Discarding performing the determining that the data packet has a data amount greater than a threshold data amount and the intercepting the data packet in response to determining that the gateway device is configured to disable an application layer interception function.

13. The gateway device of claim 1, wherein the intercepting the data packet comprises:

a rejection signal is returned to the first networking device.

14. A method for a gateway device, comprising:

during connection of the gateway device to an external network via a mobile network:

receiving, from a first networking device, a data packet to be forwarded to a second networking device via the gateway device;

Determining that the data packet has a data amount greater than a threshold data amount; and

Intercepting the data packet.

15. The method of claim 14, further comprising:

The gateway device is switched from being connected to the external network via the fixed network to being connected to the mobile network.

16. The method of claim 14, further comprising:

The gateway device is switched from being connected to the external network via the mobile network to being connected to the external network via the fixed network.

17. The method of claim 15 or 16, further comprising:

During connection of the gateway device to an external network via the fixed network:

receiving a second data packet to be forwarded via the gateway device; and

The interception of the second data packet is abandoned.

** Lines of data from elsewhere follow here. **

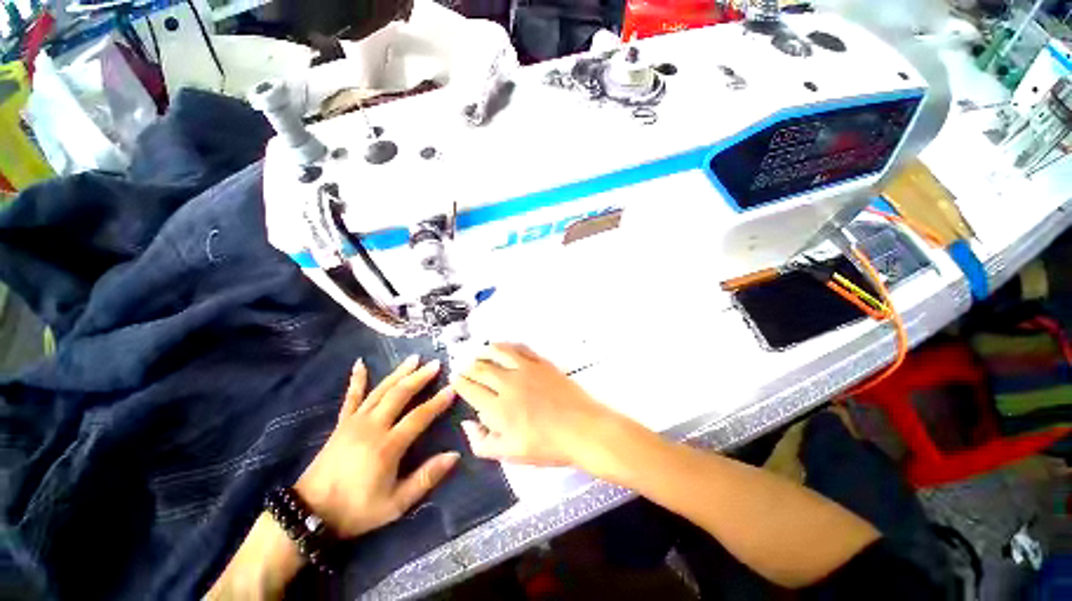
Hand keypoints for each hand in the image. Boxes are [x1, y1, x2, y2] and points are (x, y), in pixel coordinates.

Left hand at [294, 356, 458, 537]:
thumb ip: (426, 478)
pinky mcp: (341, 424)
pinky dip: (357, 380)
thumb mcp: (395, 504)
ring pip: (380, 390)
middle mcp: (372, 427)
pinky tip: (360, 364)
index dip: (437, 402)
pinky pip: (351, 397)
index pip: (419, 417)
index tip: (453, 388)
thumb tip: (455, 456)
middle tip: (436, 364)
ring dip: (399, 372)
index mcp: (387, 446)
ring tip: (414, 358)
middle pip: (400, 394)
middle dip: (419, 377)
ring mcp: (354, 422)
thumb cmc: (356, 510)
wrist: (309, 514)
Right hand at [451, 343, 621, 468]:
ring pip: (499, 353)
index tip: (455, 379)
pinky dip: (509, 345)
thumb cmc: (546, 446)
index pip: (471, 389)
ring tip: (480, 351)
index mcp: (497, 407)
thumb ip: (482, 442)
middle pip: (481, 369)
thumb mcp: (510, 454)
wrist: (581, 428)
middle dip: (469, 367)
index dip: (460, 383)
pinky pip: (521, 348)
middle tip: (465, 366)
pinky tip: (506, 347)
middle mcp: (508, 383)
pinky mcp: (541, 362)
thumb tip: (467, 424)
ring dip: (486, 351)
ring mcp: (526, 369)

18. The method of claim 14, wherein determining that the data packet has an amount of data greater than a threshold amount of data comprises:

parsing a header of the data packet to determine a network protocol for transmitting the data packet; and

The network protocol is determined to be one of a predefined set of network protocols, each network protocol in the predefined set of network protocols indicating that data packets transmitted using the network protocol have a data amount greater than a threshold data amount.

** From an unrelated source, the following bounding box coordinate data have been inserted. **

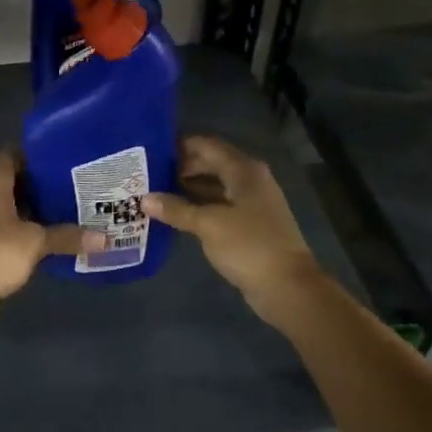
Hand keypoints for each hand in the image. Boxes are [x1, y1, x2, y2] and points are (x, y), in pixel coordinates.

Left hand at [0, 150, 94, 298]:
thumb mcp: (37, 242)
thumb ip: (68, 236)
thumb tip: (104, 239)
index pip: (14, 154)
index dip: (37, 158)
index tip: (60, 165)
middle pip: (6, 178)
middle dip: (32, 185)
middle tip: (62, 189)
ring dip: (18, 206)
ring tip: (50, 212)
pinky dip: (6, 222)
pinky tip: (28, 233)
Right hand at [141, 136, 319, 317]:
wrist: (287, 285)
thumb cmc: (248, 246)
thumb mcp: (208, 224)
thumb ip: (176, 209)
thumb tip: (145, 199)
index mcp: (244, 170)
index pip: (207, 145)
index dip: (180, 146)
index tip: (151, 151)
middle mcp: (250, 180)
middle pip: (211, 164)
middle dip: (181, 168)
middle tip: (148, 175)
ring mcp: (252, 203)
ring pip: (214, 186)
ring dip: (188, 189)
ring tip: (155, 193)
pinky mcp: (250, 224)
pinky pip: (219, 206)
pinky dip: (199, 207)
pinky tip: (176, 215)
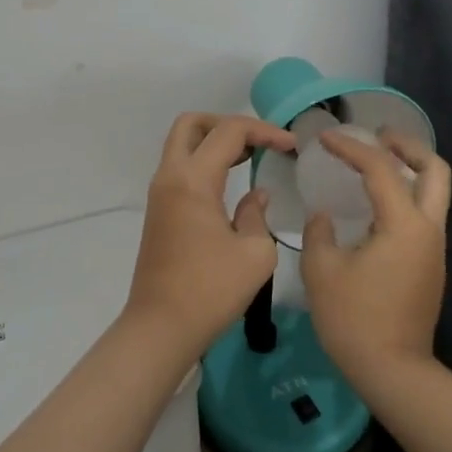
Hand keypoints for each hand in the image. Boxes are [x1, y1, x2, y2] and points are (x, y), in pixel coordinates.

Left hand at [127, 112, 296, 360]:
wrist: (161, 328)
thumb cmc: (210, 290)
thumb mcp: (254, 254)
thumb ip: (258, 214)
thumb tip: (255, 196)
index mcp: (193, 180)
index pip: (229, 132)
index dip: (265, 132)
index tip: (292, 147)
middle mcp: (170, 177)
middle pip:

19. The method of claim 14, wherein determining that the data packet has an amount of data greater than a threshold amount of data comprises:

Parsing a header of the data packet to determine a source MAC address of the data packet; and

Determining that the source MAC address is one of a predetermined blacklist of MAC addresses or that the source MAC address is not one of a predetermined whitelist of MAC addresses, wherein the blacklist of MAC addresses and the whitelist of MAC addresses are obtained by classifying MAC addresses of networking devices based on a comparison of a data amount of data packets transmitted by the networking devices with a threshold data amount.

20. The method of claim 14, wherein the determining that the data packet has a data amount greater than a threshold data amount and the intercepting the data packet are performed in response to determining that the gateway device is configured to enable an application layer interception function.

21. The method of claim 20, further comprising:

The gateway device is configured to enable an application layer interception function in response to user input.

22. The method of claim 14, wherein the intercepting the data packet comprises:

a rejection signal is returned to the first networking device.

23. A non-transitory computer readable medium for use with a processor of a gateway device, the non-transitory computer readable medium having instructions stored thereon, which when executed by the processor, cause the gateway device to perform the method of any of claims 14-22.

24. A computer program product comprising computer instructions which, when executed by a processor of a gateway device, implement the method of any one of claims 14-22.